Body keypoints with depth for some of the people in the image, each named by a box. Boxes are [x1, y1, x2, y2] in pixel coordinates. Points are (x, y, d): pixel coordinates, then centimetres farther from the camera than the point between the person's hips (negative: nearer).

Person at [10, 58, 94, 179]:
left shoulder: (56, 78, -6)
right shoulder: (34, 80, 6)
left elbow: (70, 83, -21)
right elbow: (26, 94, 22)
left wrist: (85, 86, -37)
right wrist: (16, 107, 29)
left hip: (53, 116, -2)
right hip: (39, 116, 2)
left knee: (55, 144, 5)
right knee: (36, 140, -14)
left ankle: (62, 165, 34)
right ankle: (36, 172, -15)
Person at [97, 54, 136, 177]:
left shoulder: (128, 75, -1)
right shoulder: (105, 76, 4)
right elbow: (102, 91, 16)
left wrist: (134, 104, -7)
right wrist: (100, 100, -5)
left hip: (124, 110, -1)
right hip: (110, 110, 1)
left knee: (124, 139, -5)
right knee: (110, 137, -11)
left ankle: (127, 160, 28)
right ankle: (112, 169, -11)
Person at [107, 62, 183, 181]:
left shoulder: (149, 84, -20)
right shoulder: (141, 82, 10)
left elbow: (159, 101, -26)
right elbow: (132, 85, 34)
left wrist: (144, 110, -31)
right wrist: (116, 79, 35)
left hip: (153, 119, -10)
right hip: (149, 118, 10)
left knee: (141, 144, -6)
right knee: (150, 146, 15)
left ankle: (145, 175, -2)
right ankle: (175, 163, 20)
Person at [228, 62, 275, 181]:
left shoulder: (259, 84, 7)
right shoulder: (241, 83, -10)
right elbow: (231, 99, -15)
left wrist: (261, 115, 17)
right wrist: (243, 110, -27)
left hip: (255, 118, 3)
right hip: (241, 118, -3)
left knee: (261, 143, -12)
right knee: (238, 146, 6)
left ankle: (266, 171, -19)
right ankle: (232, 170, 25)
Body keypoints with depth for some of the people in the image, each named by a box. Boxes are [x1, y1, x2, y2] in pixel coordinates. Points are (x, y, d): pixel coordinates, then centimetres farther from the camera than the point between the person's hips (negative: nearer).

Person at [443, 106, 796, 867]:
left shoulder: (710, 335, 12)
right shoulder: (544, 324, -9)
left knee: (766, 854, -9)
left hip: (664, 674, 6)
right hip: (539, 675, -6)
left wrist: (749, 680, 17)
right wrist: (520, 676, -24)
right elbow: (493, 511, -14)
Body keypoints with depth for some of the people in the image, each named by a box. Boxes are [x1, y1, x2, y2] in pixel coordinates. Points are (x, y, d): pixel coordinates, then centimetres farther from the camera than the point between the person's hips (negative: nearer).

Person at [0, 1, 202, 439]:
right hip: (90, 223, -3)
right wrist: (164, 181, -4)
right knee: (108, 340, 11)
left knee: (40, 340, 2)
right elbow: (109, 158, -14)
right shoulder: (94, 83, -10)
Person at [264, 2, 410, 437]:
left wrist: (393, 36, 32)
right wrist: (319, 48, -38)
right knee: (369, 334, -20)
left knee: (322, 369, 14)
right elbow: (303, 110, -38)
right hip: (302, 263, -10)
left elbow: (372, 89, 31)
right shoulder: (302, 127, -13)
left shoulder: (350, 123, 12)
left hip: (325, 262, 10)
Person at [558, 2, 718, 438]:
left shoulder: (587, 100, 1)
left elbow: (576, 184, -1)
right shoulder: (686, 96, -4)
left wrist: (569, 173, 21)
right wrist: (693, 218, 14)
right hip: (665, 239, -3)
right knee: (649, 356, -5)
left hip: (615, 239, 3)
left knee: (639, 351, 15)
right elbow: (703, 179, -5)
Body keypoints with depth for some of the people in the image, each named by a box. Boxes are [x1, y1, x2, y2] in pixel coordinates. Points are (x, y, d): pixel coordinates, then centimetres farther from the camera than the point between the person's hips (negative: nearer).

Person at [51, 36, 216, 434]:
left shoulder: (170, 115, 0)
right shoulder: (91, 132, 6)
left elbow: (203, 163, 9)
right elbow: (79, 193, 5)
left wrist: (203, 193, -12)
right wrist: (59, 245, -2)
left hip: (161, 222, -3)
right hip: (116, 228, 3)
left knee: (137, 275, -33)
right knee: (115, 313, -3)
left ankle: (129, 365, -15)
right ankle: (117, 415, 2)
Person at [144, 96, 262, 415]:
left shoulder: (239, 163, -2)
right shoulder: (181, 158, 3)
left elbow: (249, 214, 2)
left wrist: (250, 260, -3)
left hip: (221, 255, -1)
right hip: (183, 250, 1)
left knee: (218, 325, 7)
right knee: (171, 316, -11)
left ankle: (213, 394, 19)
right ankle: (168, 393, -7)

= = =

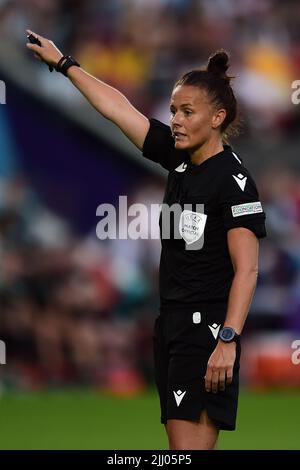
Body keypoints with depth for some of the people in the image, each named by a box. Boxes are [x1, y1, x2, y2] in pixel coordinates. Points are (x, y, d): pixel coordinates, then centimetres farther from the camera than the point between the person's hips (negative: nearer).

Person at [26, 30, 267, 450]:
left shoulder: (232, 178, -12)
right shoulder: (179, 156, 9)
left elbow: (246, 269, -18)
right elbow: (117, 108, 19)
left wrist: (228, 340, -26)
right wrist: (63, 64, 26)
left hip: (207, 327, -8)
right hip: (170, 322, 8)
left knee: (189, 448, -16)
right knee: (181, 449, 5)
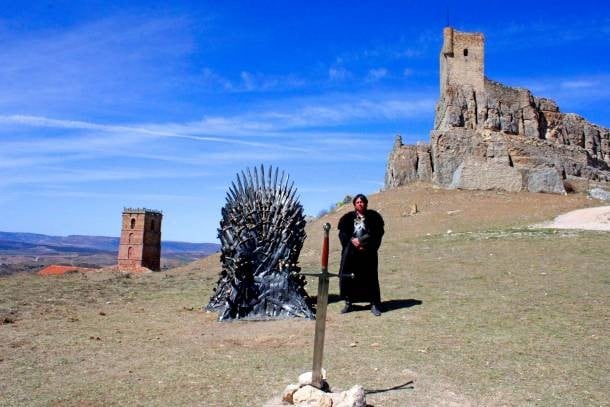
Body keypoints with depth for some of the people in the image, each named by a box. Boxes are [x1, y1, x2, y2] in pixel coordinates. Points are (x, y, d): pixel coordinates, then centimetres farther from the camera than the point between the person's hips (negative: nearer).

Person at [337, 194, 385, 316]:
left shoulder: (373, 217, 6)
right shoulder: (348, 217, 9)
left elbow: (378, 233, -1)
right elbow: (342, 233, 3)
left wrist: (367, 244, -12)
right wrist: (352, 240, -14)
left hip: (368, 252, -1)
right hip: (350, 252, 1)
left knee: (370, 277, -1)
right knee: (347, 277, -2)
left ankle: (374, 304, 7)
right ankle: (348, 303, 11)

= = =

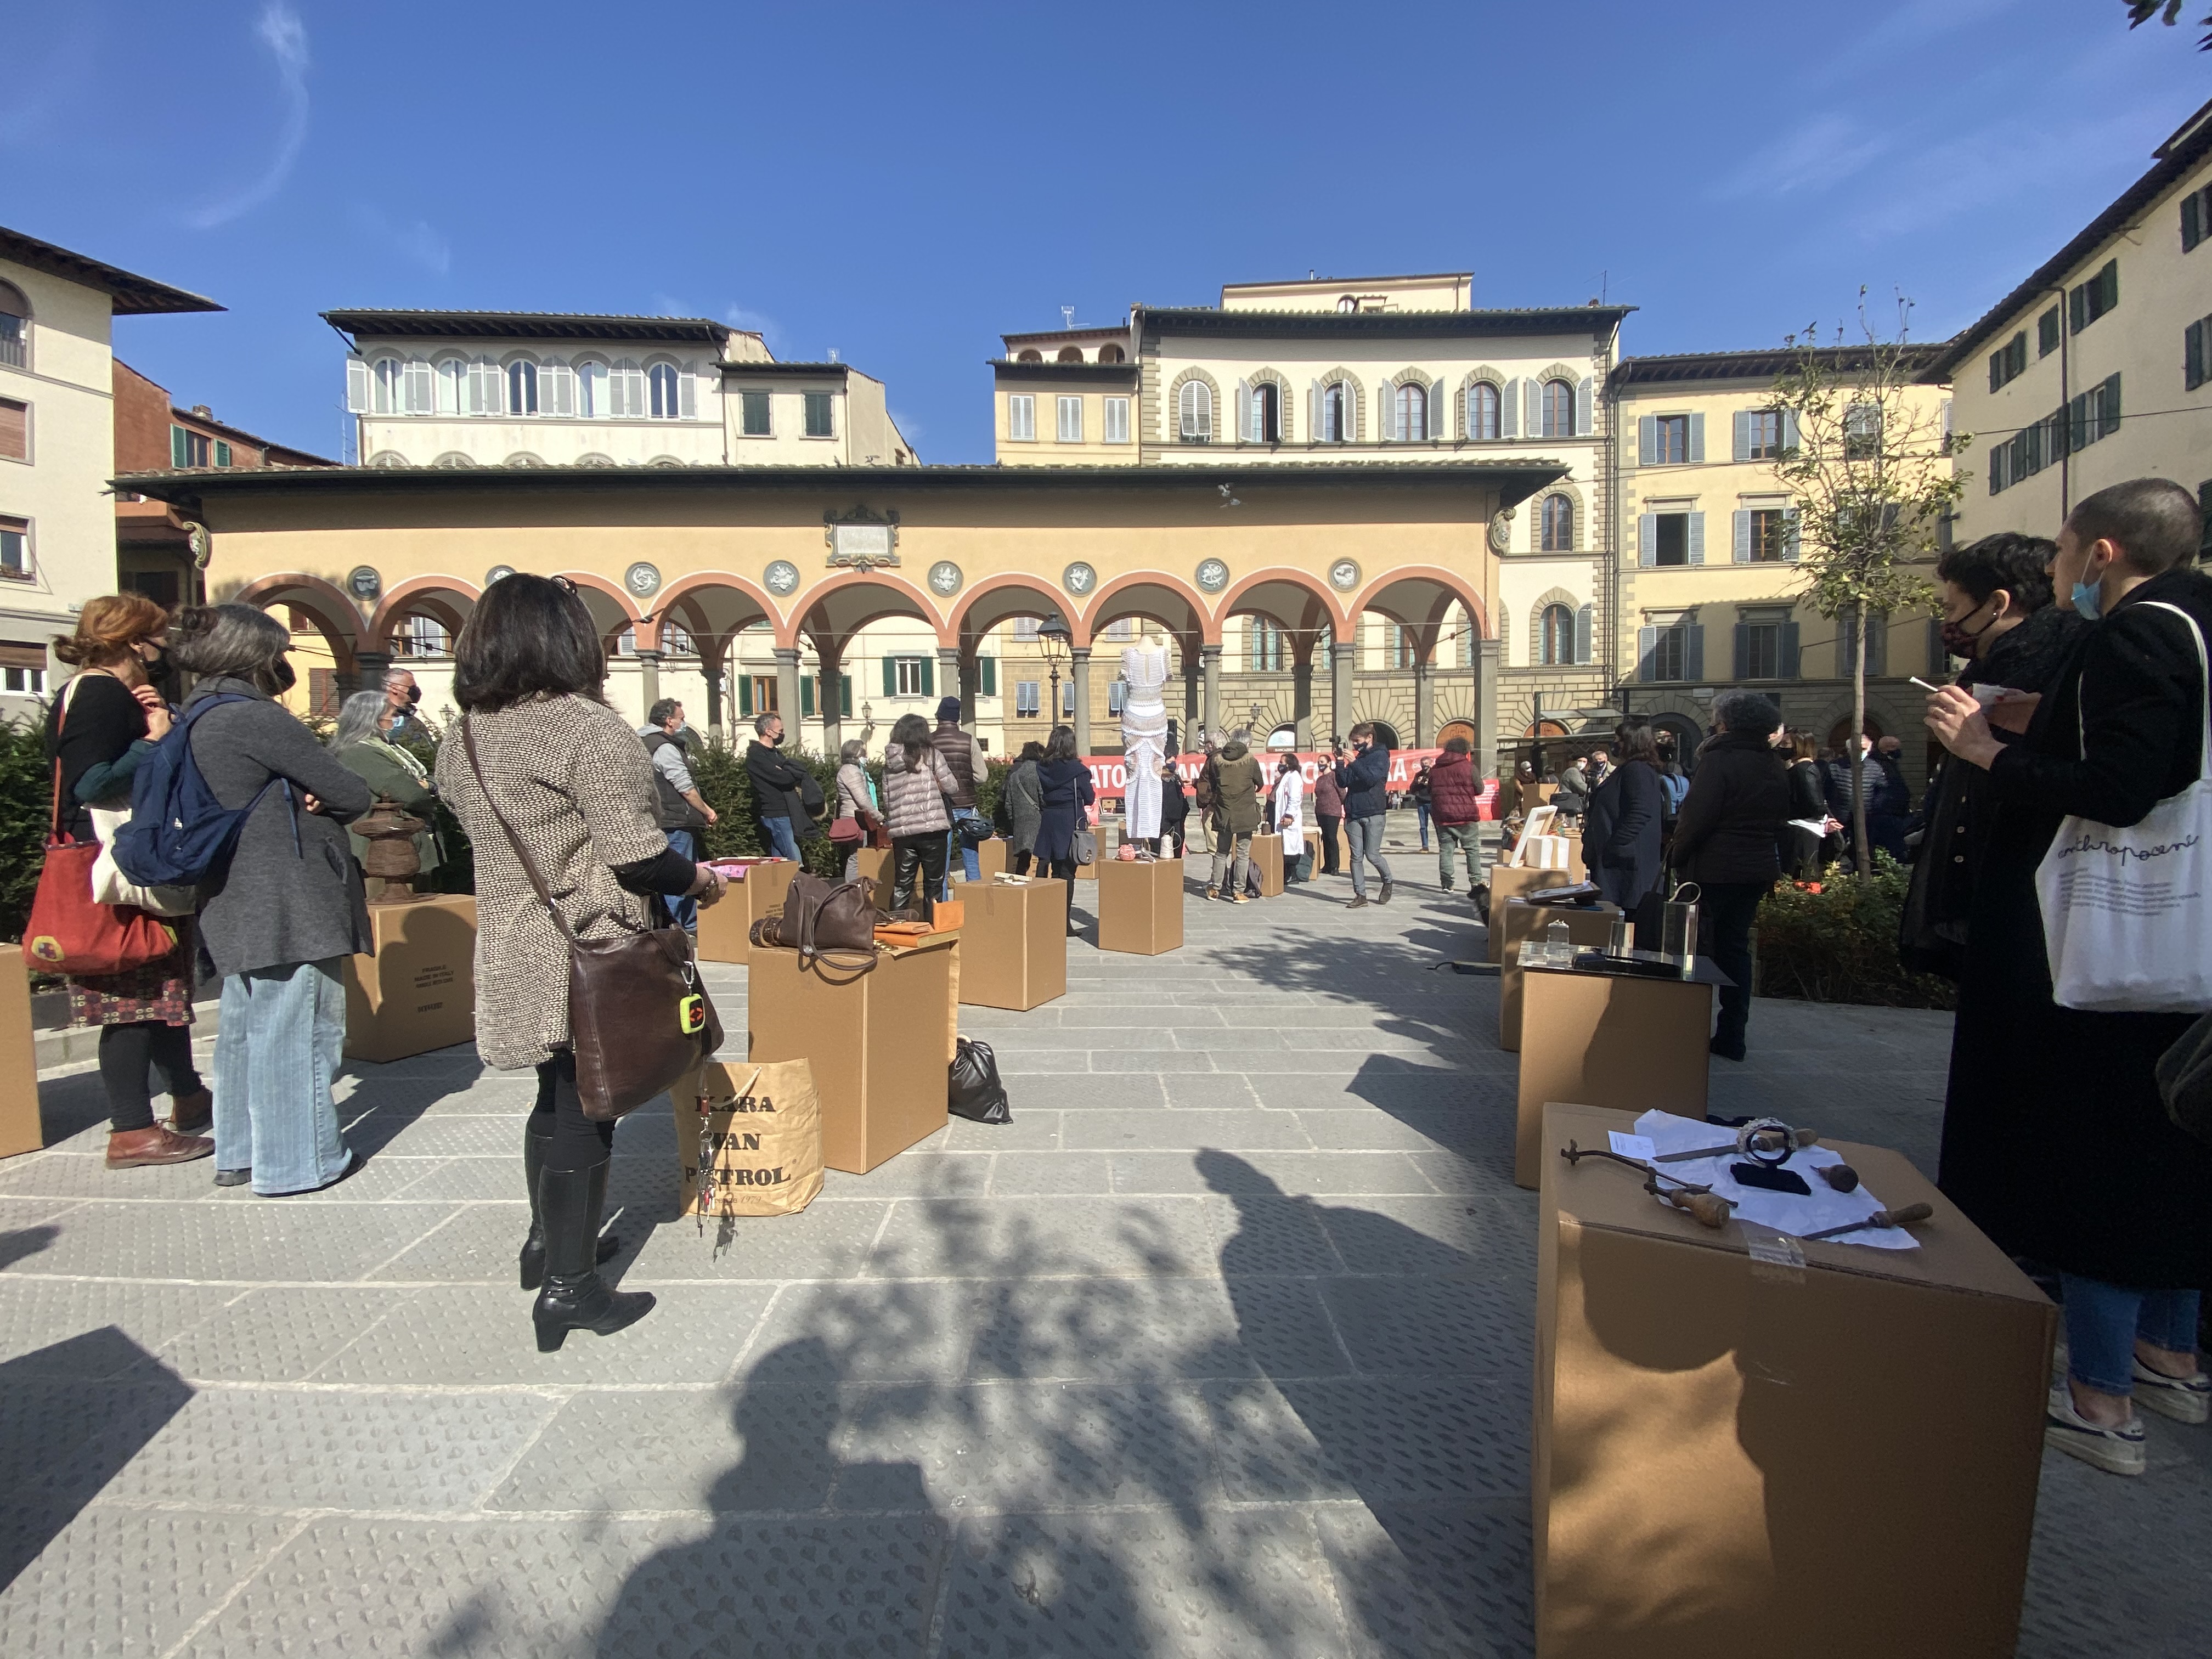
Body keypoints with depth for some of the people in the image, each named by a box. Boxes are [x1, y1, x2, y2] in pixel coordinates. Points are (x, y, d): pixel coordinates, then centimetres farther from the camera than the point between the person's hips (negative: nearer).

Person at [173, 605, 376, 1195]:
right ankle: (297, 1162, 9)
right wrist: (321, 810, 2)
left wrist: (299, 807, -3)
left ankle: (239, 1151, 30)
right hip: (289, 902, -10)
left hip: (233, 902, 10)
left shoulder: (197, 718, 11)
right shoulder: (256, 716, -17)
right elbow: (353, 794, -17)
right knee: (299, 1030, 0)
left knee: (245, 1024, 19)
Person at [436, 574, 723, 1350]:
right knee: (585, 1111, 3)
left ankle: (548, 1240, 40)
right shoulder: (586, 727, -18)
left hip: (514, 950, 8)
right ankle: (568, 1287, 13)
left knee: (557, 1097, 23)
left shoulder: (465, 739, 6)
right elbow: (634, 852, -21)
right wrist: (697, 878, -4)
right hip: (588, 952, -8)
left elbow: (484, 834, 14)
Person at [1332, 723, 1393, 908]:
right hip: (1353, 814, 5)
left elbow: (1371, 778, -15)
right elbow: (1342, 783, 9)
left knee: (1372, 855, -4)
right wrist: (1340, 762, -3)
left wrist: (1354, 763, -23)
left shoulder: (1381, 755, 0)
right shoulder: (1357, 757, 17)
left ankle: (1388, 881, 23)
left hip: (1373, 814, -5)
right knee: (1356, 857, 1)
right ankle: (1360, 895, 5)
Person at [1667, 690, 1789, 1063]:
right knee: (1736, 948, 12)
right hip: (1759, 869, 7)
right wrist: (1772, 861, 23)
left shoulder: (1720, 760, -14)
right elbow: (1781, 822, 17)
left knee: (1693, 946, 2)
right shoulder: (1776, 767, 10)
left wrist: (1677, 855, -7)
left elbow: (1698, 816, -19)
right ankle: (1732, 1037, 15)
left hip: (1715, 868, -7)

= = =

Write out exactly the lines above between the line with "right wrist: (1340, 762, -3)" and the line with "left hip: (1715, 868, -7)", inclusive, and nothing beyond them.

RESULT =
right wrist: (1340, 762, -3)
left wrist: (1354, 763, -23)
left shoulder: (1381, 755, 0)
right shoulder: (1357, 757, 17)
left ankle: (1388, 881, 23)
left hip: (1373, 814, -5)
right knee: (1356, 857, 1)
right ankle: (1360, 895, 5)
Person at [1667, 690, 1789, 1063]:
right knee: (1736, 948, 12)
right hip: (1759, 869, 7)
right wrist: (1772, 861, 23)
left shoulder: (1720, 760, -14)
right elbow: (1781, 822, 17)
left knee: (1693, 946, 2)
right shoulder: (1776, 767, 10)
left wrist: (1677, 855, -7)
left elbow: (1698, 816, -19)
right ankle: (1732, 1037, 15)
left hip: (1715, 868, -7)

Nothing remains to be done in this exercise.